Your goal - In the listing below, find the line with "index tip: (239, 429)" and the line with "thumb tip: (171, 255)". Repeat those two lines and all lines between them exactly.

Exercise materials -
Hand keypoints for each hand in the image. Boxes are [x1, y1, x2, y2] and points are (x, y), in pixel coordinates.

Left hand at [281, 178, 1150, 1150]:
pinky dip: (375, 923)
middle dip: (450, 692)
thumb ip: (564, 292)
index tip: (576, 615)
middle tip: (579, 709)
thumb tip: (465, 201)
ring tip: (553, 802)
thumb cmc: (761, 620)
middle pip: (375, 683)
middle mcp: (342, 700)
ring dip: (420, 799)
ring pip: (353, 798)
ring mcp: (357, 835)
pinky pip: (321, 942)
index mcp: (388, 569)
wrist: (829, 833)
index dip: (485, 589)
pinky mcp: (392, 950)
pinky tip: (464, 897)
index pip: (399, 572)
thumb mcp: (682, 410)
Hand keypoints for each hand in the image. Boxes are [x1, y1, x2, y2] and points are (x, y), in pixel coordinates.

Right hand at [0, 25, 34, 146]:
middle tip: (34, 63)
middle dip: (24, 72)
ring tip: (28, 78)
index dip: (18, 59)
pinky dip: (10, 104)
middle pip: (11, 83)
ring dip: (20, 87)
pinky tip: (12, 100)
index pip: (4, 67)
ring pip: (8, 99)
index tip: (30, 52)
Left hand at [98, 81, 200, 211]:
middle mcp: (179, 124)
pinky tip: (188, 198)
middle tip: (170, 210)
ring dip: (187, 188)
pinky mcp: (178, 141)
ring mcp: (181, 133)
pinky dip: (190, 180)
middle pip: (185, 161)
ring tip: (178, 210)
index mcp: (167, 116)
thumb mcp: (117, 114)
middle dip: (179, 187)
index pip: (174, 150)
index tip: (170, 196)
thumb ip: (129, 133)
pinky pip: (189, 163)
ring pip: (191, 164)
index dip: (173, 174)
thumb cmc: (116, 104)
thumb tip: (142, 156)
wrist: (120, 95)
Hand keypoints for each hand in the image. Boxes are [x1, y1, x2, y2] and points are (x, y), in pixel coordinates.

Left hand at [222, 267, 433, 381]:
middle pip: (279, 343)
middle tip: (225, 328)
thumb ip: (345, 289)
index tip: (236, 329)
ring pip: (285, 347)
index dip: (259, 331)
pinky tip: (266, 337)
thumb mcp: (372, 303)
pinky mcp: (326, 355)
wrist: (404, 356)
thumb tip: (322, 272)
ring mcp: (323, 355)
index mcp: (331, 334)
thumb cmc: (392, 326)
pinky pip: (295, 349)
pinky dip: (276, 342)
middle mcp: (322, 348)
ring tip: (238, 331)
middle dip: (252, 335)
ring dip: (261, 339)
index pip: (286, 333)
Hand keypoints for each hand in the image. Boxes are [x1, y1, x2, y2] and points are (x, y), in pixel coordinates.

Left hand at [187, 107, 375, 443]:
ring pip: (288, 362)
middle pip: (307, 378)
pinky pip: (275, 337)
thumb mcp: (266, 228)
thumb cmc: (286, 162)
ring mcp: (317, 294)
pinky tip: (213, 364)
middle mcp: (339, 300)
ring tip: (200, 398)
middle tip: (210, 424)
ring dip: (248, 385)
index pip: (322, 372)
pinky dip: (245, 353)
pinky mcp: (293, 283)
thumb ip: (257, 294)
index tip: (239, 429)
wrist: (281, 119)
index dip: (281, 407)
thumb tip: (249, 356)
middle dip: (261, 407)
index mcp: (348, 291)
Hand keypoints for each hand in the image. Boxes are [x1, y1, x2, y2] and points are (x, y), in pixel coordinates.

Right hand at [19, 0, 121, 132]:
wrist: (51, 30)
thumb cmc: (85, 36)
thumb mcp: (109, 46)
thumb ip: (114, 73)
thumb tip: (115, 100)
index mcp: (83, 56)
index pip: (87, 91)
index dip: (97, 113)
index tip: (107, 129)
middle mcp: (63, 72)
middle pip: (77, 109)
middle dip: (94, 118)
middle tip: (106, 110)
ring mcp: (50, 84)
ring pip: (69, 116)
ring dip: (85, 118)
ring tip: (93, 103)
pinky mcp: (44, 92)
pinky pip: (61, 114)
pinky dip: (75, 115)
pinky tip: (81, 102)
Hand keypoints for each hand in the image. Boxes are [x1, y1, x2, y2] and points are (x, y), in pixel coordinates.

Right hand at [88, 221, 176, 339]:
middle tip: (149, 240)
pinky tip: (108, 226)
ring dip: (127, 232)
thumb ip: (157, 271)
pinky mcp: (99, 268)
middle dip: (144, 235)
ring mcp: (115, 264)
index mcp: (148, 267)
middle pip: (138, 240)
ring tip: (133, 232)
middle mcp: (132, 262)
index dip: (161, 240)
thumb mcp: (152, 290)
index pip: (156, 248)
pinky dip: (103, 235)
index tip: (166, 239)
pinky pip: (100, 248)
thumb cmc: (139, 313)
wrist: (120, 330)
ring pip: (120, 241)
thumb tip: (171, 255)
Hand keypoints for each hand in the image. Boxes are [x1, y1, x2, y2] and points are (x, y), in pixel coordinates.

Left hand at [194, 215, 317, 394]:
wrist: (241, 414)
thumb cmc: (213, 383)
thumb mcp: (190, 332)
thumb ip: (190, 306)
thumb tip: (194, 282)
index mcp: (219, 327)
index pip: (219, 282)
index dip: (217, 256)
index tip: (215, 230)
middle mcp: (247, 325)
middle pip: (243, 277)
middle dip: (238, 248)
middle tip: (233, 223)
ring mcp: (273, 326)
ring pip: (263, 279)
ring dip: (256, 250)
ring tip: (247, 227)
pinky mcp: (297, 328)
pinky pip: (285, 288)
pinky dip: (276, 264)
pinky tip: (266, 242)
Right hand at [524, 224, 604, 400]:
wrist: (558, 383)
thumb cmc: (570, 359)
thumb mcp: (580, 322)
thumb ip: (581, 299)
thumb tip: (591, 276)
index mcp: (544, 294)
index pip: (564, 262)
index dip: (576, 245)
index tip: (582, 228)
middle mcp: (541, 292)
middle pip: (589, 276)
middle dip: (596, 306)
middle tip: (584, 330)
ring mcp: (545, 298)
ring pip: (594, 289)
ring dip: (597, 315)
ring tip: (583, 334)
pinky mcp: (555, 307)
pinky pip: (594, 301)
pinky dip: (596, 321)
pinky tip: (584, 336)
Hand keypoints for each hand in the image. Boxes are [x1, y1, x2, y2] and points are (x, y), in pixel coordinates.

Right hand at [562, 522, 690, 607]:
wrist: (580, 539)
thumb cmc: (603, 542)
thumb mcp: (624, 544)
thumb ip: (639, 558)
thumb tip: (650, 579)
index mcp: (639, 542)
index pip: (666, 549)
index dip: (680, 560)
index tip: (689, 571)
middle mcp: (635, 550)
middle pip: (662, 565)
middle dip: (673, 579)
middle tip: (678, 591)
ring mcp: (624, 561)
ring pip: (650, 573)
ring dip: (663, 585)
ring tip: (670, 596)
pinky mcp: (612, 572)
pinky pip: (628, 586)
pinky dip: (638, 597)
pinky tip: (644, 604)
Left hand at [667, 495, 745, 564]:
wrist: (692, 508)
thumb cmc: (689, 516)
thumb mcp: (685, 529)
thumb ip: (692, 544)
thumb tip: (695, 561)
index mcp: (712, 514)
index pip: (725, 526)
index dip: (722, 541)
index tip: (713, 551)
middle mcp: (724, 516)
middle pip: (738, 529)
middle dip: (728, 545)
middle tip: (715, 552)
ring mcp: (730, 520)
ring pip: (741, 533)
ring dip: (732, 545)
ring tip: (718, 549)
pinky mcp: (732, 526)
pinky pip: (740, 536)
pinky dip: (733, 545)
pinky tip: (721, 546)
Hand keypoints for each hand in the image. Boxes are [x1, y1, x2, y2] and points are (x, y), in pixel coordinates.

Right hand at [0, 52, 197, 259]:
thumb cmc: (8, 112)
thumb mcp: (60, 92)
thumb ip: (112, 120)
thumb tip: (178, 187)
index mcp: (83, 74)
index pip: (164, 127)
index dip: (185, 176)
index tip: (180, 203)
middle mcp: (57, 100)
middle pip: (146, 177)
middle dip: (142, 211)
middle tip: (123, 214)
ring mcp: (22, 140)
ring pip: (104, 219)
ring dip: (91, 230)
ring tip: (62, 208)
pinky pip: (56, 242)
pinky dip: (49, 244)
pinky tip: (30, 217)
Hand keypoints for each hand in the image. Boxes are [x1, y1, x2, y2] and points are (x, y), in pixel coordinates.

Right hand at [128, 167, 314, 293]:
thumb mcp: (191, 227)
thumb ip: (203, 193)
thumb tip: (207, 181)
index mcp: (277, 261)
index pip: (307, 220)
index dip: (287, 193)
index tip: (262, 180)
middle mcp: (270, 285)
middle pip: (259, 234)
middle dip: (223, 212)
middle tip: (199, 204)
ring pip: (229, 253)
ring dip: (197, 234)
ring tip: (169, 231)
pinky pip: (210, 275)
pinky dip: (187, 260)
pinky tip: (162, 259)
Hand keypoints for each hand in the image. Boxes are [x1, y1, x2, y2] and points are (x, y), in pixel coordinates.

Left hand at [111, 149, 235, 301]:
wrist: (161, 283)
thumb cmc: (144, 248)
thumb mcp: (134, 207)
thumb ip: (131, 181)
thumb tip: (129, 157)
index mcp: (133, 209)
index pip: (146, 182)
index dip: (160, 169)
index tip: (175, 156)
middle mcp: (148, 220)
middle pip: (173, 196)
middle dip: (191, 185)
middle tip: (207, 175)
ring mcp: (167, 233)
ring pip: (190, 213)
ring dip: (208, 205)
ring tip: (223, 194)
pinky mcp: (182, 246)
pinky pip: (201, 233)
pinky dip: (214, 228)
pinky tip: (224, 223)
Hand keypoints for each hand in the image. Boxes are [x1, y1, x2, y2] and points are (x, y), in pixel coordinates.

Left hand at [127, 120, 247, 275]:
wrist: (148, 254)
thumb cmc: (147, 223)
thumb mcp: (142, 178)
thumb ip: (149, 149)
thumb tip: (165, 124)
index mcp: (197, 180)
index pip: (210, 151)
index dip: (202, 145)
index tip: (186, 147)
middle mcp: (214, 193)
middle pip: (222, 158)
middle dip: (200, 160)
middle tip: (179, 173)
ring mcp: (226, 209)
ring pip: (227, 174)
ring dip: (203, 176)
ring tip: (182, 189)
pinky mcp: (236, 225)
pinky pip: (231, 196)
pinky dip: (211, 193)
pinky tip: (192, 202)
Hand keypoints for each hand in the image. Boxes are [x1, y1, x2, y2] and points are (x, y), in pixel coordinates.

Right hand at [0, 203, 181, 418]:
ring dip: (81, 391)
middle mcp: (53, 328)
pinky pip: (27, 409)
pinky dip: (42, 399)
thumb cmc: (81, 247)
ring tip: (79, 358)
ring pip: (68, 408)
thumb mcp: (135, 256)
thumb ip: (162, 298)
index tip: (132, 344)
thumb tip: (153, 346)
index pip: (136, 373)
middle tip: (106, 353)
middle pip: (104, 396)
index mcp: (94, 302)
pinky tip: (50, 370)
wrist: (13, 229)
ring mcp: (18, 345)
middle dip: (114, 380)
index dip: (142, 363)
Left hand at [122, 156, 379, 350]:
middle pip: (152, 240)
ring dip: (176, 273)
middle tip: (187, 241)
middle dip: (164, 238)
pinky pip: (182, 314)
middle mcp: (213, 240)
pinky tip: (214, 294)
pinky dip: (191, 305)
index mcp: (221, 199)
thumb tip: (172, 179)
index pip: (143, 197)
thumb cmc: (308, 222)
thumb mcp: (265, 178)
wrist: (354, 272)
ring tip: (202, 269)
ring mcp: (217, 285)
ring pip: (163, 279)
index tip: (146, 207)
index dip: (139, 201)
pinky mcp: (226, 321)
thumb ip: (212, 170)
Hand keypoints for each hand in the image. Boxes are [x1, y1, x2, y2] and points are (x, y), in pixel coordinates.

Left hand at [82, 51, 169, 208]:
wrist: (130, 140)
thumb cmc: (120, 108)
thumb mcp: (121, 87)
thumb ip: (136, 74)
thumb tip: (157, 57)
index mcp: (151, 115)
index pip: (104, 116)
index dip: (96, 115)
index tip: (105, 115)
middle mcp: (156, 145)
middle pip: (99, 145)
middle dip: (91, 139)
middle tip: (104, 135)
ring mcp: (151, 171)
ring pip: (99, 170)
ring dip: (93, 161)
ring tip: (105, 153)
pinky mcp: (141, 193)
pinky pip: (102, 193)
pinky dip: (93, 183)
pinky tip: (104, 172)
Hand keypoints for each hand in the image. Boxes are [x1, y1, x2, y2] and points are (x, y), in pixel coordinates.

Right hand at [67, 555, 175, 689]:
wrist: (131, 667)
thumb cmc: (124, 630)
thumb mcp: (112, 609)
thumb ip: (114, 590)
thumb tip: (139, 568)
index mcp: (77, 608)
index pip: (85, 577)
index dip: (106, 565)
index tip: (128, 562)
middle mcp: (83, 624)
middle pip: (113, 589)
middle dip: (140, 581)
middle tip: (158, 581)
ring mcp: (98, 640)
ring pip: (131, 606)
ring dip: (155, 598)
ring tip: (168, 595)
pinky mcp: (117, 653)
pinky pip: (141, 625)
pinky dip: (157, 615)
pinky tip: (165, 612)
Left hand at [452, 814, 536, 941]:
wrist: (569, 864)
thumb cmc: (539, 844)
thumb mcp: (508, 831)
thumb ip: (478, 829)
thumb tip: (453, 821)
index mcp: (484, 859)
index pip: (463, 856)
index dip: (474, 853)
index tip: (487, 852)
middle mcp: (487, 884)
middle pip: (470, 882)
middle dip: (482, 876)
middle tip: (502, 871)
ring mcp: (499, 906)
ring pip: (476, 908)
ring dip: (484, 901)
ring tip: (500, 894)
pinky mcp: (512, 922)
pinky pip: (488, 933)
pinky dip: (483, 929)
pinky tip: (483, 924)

Reply -
index tip: (239, 429)
wrist: (281, 119)
index dip: (281, 407)
thumb tip: (249, 356)
middle dip: (261, 407)
index mcp: (348, 291)
Hand keypoints for each hand in the image. Boxes are [x1, y1, x2, y2] and points are (x, y), in pixel coordinates.

Right hand at [19, 0, 121, 132]:
wrist: (51, 30)
thumb cmc: (85, 36)
thumb mcp: (109, 46)
thumb ip: (114, 73)
thumb tip: (115, 100)
index mcp: (83, 56)
index pip: (87, 91)
index dip: (97, 113)
index tip: (107, 129)
middle mcp: (63, 72)
middle pip: (77, 109)
middle dip: (94, 118)
middle tip: (106, 110)
ring mcp: (50, 84)
ring pip: (69, 116)
ring dip: (85, 118)
ring tip: (93, 103)
pinky mcp: (44, 92)
pinky pip: (61, 114)
pinky dip: (75, 115)
pinky tip: (81, 102)
Hand keypoints for each hand in the image. Boxes are [x1, y1, x2, y2] and points are (x, y), in pixel coordinates.

Right hand at [88, 221, 176, 339]:
middle tip: (149, 240)
pinky tip: (108, 226)
ring dip: (127, 232)
thumb ip: (157, 271)
pinky mcp: (99, 268)
middle dip: (144, 235)
ring mcp: (115, 264)
index mcp: (148, 267)
middle pip: (138, 240)
ring tip: (133, 232)
middle mcp: (132, 262)
index dip: (161, 240)
thumb mcp: (152, 290)
index pip: (156, 248)
pinky dip: (103, 235)
index tip: (166, 239)
pinky pip: (100, 248)
thumb cmc: (139, 313)
wrist: (120, 330)
ring pip: (120, 241)
thumb tip: (171, 255)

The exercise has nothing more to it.